Problem to solve:
Give back every record verbatim, but not the pictures.

Material supplied:
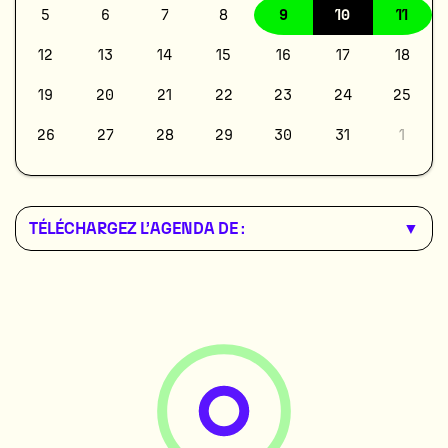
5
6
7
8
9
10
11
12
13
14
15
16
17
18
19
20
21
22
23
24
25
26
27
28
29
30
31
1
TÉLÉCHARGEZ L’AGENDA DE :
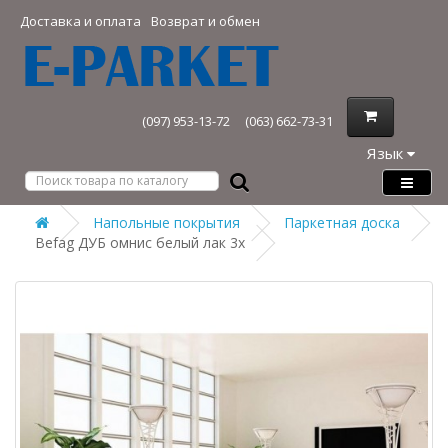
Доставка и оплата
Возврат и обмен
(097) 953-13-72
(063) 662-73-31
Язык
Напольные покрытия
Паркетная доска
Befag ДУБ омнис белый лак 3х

Your response:
5
6
7
8
9
10
11
12
13
14
15
16
17
18
19
20
21
22
23
24
25
26
27
28
29
30
31
1
TÉLÉCHARGEZ L’AGENDA DE :
Доставка и оплата
Возврат и обмен
(097) 953-13-72
(063) 662-73-31
Язык
Напольные покрытия
Паркетная доска
Befag ДУБ омнис белый лак 3х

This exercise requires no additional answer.